- _Collected data_:
◇ ◇ ◇ ◇

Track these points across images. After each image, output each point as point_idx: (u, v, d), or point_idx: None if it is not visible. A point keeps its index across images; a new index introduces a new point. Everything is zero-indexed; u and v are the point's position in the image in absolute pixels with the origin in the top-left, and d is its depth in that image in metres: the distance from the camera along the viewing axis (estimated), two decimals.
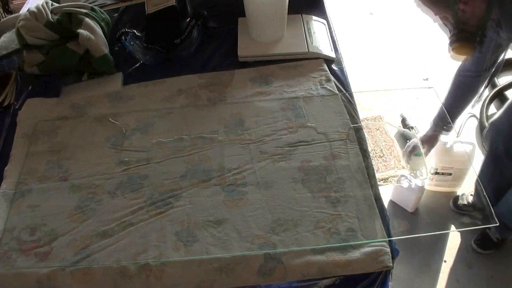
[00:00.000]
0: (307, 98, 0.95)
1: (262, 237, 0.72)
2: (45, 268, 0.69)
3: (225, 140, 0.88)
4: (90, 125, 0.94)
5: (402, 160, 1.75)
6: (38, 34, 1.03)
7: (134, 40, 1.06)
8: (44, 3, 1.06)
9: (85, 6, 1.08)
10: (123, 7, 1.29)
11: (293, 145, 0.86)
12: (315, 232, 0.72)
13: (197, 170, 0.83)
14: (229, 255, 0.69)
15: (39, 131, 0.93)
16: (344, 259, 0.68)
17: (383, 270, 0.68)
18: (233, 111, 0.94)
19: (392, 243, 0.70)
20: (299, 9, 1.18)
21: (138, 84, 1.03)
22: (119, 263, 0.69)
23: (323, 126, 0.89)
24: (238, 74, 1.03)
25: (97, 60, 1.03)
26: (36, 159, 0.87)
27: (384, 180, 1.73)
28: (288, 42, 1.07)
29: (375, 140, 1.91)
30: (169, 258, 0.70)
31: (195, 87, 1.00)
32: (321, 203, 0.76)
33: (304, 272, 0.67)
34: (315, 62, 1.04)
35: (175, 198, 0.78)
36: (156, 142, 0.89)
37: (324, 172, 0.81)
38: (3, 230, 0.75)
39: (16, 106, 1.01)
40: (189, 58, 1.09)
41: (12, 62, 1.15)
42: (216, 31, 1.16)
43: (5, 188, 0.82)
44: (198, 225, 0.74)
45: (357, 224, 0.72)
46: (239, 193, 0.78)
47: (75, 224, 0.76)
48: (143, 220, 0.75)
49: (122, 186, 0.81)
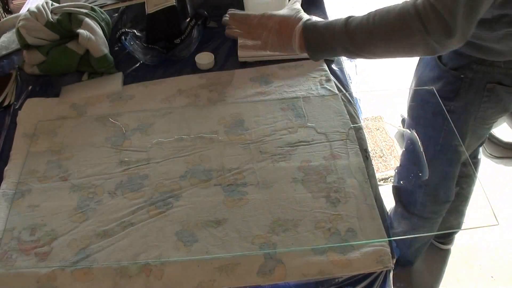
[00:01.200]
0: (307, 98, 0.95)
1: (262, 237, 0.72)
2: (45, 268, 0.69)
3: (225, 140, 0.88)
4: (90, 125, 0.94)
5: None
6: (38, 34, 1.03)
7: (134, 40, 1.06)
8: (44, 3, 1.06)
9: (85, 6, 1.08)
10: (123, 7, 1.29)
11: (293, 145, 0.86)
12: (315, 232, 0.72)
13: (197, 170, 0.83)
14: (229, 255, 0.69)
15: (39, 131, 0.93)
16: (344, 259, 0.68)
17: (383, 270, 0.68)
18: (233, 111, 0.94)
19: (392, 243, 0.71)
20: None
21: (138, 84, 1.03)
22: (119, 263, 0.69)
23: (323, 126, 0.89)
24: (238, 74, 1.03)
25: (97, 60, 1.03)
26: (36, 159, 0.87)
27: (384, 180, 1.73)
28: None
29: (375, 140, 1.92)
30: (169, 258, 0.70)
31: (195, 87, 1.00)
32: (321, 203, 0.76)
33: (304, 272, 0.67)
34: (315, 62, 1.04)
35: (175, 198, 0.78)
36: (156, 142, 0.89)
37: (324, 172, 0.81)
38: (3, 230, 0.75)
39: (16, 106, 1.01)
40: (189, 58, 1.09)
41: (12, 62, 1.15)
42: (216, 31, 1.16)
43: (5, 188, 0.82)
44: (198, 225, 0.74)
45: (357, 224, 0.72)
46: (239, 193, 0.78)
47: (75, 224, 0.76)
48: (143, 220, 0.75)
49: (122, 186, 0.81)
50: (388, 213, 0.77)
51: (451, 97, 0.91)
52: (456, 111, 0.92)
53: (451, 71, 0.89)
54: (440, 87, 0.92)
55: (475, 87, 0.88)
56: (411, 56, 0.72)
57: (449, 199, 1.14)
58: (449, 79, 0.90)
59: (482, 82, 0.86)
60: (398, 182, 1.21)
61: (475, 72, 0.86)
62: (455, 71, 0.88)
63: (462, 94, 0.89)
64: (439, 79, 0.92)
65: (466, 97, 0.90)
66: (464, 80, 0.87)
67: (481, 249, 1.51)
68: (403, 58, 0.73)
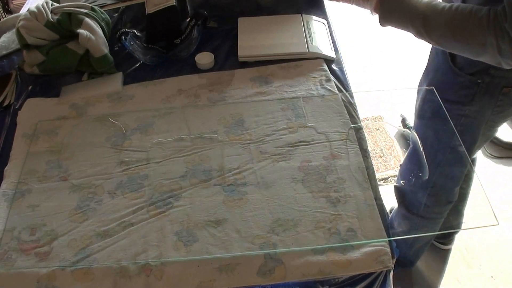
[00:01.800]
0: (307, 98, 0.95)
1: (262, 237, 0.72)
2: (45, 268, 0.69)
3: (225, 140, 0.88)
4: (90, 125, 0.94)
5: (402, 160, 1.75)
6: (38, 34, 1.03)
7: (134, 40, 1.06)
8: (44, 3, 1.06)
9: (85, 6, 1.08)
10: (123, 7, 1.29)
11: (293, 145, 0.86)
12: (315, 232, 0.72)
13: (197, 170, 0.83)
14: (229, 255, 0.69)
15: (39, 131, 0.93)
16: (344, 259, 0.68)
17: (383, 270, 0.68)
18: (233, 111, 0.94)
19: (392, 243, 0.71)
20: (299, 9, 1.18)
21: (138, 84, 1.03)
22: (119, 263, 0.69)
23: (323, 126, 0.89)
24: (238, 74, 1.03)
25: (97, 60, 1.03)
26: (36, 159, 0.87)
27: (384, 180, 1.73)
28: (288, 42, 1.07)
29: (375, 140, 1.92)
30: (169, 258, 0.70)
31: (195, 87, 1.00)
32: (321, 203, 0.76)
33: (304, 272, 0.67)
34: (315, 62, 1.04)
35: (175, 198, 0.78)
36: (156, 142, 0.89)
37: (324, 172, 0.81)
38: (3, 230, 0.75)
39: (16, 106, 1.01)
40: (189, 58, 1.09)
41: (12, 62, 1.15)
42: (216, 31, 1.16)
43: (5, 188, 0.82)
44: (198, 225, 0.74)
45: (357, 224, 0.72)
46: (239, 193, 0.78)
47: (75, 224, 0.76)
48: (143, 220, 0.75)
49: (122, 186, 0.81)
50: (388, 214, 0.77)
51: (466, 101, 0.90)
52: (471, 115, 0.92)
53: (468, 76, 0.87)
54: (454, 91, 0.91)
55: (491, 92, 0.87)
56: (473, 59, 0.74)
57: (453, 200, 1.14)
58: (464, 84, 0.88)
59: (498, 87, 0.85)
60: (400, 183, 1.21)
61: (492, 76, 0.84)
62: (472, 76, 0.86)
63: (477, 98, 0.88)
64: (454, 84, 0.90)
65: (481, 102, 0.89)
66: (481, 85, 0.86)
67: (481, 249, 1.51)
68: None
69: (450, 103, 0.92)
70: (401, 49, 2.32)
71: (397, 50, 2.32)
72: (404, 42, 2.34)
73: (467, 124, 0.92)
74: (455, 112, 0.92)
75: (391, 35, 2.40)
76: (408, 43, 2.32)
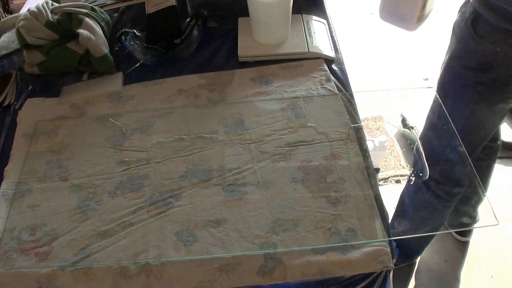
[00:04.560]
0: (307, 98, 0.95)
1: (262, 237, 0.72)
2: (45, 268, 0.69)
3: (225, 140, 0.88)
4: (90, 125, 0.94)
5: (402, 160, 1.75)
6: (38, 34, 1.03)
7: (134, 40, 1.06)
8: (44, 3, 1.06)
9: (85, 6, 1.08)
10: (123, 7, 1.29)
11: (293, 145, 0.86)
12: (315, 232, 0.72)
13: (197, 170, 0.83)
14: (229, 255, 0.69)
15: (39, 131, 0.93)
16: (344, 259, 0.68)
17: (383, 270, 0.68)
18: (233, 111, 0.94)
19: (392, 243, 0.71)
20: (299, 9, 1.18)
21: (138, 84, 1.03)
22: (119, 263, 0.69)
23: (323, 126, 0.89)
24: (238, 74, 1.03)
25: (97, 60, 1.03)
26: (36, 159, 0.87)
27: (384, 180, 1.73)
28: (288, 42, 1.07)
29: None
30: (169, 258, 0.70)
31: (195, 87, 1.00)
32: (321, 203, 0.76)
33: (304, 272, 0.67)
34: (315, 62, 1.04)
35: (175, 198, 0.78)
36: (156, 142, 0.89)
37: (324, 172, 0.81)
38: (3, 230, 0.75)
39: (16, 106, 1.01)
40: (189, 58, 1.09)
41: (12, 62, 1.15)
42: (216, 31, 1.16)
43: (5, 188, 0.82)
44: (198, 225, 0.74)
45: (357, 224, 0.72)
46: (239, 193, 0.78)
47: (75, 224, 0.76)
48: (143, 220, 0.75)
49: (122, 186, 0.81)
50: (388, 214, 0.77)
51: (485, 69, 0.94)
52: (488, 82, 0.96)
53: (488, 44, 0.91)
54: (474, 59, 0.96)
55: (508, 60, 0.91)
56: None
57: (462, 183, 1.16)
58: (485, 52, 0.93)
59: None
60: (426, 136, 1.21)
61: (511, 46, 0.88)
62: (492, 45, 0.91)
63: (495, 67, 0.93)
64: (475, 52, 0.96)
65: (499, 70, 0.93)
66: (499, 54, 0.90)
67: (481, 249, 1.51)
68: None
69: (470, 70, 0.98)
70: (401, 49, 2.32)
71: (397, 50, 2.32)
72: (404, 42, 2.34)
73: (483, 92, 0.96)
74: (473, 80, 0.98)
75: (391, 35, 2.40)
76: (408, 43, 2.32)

◇ ◇ ◇ ◇

Each line above from the one with "61: (475, 72, 0.86)" up to and including the one with "68: (403, 58, 0.73)" must be set down exactly, and no line outside that span may appear.

- _TASK SOLUTION_:
61: (475, 72, 0.86)
62: (455, 71, 0.88)
63: (462, 94, 0.89)
64: (439, 79, 0.92)
65: (466, 97, 0.90)
66: (464, 80, 0.87)
67: (481, 249, 1.51)
68: (403, 58, 0.73)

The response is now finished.